From 0c54220adfaada6ad1e2d54f31a9895da35127fd Mon Sep 17 00:00:00 2001
From: Patrick Simianer <simianer@cl.uni-heidelberg.de>
Date: Mon, 5 Nov 2012 18:57:39 +0100
Subject: build fix, default learning rate

---
 decoder/ff_rules.h                  |   1 +
 dtrain/dtrain.cc                    |   4 +-
 dtrain/dtrain.h                     |   3 +-
 dtrain/test/example/dtrain.ini      |   8 +--
 dtrain/test/example/expected-output | 128 ++++++++++++++----------------------
 5 files changed, 59 insertions(+), 85 deletions(-)
diff --git a/decoder/ff_rules.h b/decoder/ff_rules.h
index dc9a15d5..b100ec34 100644
--- a/decoder/ff_rules.h
+++ b/decoder/ff_rules.h
@@ -5,6 +5,7 @@
 #include <map>
 #include "trule.h"
 #include "ff.h"
+#include "hg.h"
 #include "array2d.h"
 #include "wordid.h"
 
diff --git a/dtrain/dtrain.cc b/dtrain/dtrain.cc
index b7a4bb6f..18286668 100644
--- a/dtrain/dtrain.cc
+++ b/dtrain/dtrain.cc
@@ -24,13 +24,13 @@ dtrain_init(int argc, char** argv, po::variables_map* cfg)
     ("pair_threshold",    po::value<score_t>()->default_value(0.),                         "bleu [0,1] threshold to filter pairs")
     ("N",                 po::value<unsigned>()->default_value(4),                                          "N for Ngrams (BLEU)")
     ("scorer",            po::value<string>()->default_value("stupid_bleu"),      "scoring: bleu, stupid_, smooth_, approx_, lc_")
-    ("learning_rate",     po::value<weight_t>()->default_value(0.0001),                                           "learning rate")
+    ("learning_rate",     po::value<weight_t>()->default_value(1.0),                                              "learning rate")

DATA EXTRACT
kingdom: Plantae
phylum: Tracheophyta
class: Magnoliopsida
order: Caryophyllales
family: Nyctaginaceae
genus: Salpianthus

STATED PROBLEM
In the patch, what new default value does it set for the learning rate?

RESULT FOR THIS EXERCISE
1.0, replacing the previous default of 0.0001.